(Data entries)

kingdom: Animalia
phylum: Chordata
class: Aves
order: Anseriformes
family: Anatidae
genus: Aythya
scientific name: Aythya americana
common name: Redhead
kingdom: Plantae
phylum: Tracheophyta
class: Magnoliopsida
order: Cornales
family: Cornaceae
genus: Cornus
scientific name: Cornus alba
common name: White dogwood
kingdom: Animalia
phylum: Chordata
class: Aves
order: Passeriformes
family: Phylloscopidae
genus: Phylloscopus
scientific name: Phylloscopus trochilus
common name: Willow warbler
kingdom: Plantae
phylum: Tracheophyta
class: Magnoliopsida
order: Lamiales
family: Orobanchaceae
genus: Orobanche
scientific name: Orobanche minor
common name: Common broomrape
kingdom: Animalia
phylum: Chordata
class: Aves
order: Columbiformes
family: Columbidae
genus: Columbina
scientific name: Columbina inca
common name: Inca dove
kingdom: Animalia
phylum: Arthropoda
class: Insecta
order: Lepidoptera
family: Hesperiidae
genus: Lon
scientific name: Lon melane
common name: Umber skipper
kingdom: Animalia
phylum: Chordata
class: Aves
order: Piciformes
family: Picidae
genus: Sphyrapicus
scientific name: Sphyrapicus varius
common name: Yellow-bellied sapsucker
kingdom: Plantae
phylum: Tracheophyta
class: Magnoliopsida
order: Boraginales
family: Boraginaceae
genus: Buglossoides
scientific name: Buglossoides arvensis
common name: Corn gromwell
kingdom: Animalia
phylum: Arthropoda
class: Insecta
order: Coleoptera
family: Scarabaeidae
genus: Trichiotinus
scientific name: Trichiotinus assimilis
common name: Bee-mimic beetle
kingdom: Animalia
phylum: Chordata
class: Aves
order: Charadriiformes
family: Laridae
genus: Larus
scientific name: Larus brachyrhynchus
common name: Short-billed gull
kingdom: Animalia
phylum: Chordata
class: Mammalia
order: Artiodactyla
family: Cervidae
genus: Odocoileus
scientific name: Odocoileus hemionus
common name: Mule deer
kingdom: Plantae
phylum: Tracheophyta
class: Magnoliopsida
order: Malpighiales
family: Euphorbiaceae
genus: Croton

▸ What is needed
Rewrite the listing above with "common name" changed to "vernacular name" on every line where it occurs. Leave everything else as it is.

▸ Solution to this exercise
kingdom: Animalia
phylum: Chordata
class: Aves
order: Anseriformes
family: Anatidae
genus: Aythya
scientific name: Aythya americana
vernacular name: Redhead
kingdom: Plantae
phylum: Tracheophyta
class: Magnoliopsida
order: Cornales
family: Cornaceae
genus: Cornus
scientific name: Cornus alba
vernacular name: White dogwood
kingdom: Animalia
phylum: Chordata
class: Aves
order: Passeriformes
family: Phylloscopidae
genus: Phylloscopus
scientific name: Phylloscopus trochilus
vernacular name: Willow warbler
kingdom: Plantae
phylum: Tracheophyta
class: Magnoliopsida
order: Lamiales
family: Orobanchaceae
genus: Orobanche
scientific name: Orobanche minor
vernacular name: Common broomrape
kingdom: Animalia
phylum: Chordata
class: Aves
order: Columbiformes
family: Columbidae
genus: Columbina
scientific name: Columbina inca
vernacular name: Inca dove
kingdom: Animalia
phylum: Arthropoda
class: Insecta
order: Lepidoptera
family: Hesperiidae
genus: Lon
scientific name: Lon melane
vernacular name: Umber skipper
kingdom: Animalia
phylum: Chordata
class: Aves
order: Piciformes
family: Picidae
genus: Sphyrapicus
scientific name: Sphyrapicus varius
vernacular name: Yellow-bellied sapsucker
kingdom: Plantae
phylum: Tracheophyta
class: Magnoliopsida
order: Boraginales
family: Boraginaceae
genus: Buglossoides
scientific name: Buglossoides arvensis
vernacular name: Corn gromwell
kingdom: Animalia
phylum: Arthropoda
class: Insecta
order: Coleoptera
family: Scarabaeidae
genus: Trichiotinus
scientific name: Trichiotinus assimilis
vernacular name: Bee-mimic beetle
kingdom: Animalia
phylum: Chordata
class: Aves
order: Charadriiformes
family: Laridae
genus: Larus
scientific name: Larus brachyrhynchus
vernacular name: Short-billed gull
kingdom: Animalia
phylum: Chordata
class: Mammalia
order: Artiodactyla
family: Cervidae
genus: Odocoileus
scientific name: Odocoileus hemionus
vernacular name: Mule deer
kingdom: Plantae
phylum: Tracheophyta
class: Magnoliopsida
order: Malpighiales
family: Euphorbiaceae
genus: Croton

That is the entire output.